# potato ravioli



## hedder (May 26, 2003)

We just got back from Italy on Sunday. While we where in Florence we had this recipe that was stuffed ravioli with potato and with a similar kind of bolognese sauce over it.. Would anyone have the recipe and the name?? Much appericated...hedder:chef:


----------



## pongi (Jan 11, 2002)

Hi hedder!

I'm sorry of having had no time to give you some info about Italy, but hope you have enjoyed your italian trip all the same!
In order to be forgiven, I'll give you a recipe of "Ravioli di patate":

Ingredients ( serve 6):

For the pasta dough:
-300 gr flour
-1 egg
-a pinch of salt and a small amount of warm water

For the filling:
-400 gr potatoes
-1 onion
-200 gr ricotta
-1 small bunch of parsley, chopped
-1 small bunch of fresh mint, chopped
-50 gr butter
-S&P

(Sorry for the "metric" doses but I'm not that clever with conversions...)

Make the pasta dough as usual and keep it aside. Boil the potatoes until tender, peel and mash them. Mince the onion and fry it very gently with the butter. Mix all the filling ingredients until smooth.
Roll up the pasta dough and make the Ravioli as usual.
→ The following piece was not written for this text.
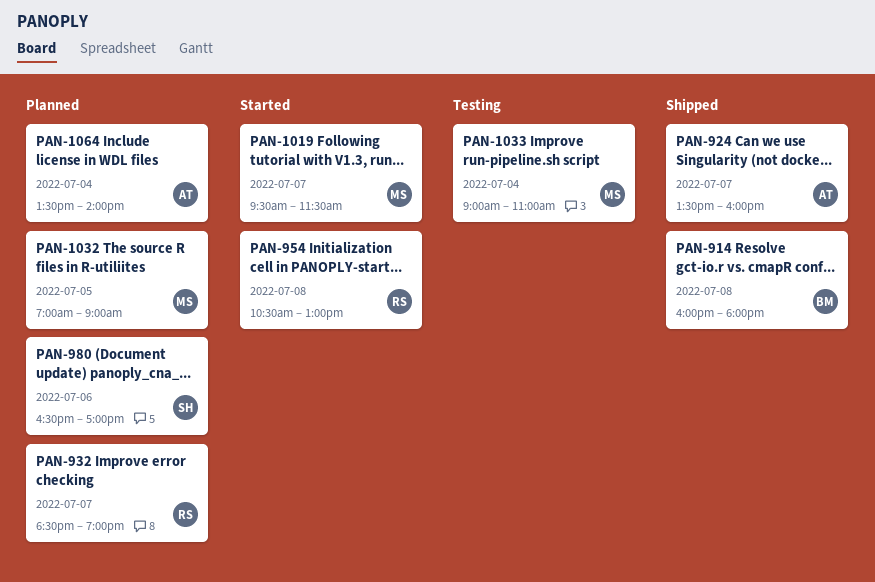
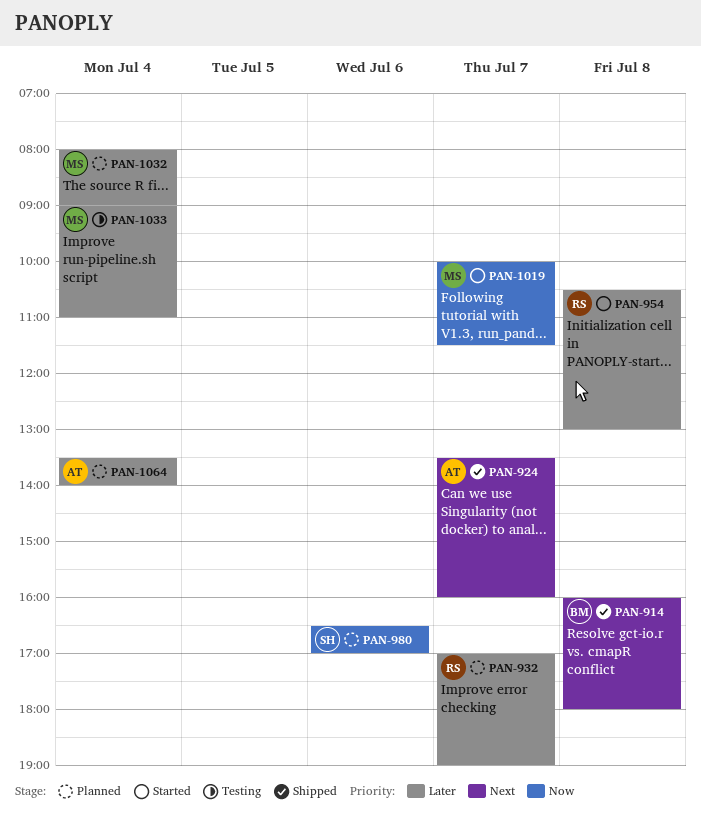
PAN-932, begins: 18:30 -> 17:00
PAN-1019, begins: 09:30 -> 10:00
PAN-1032, day: Jul 5 -> Jul 4
PAN-1032, begins: 07:00 -> 08:00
Cook them in boiling water and season with your favourite sauce.

This is a recipe from Alto Adige, which is generally seasoned with Speck, diced in cubes and fried in butter, but many local variations exist, from Northern to Southern Italy. Ricotta can be replaced with other cheeses like Parmigiano or Pecorino, and the herbs can be changed according to your taste. Sometimes an egg is added to the filling to firm it up.

Hope this helps!

Pongi


----------



## hedder (May 26, 2003)

Thanks so much for the recipe!!!!! We had a wonderful time except the weather was so hot , it made moving around and sight seeing hard.. We ended up going to Verona, Venice, Florance, Pisa.. We were going to go to Rome , but it was just so hot, so we ended up going down to Bavaria and staying in the Alps for a few days. How wonderful that was. Weather great, so oooo romantic... Alls forgiving!! Thanks again for the recipe, it was a wonderful meal.. hedder


----------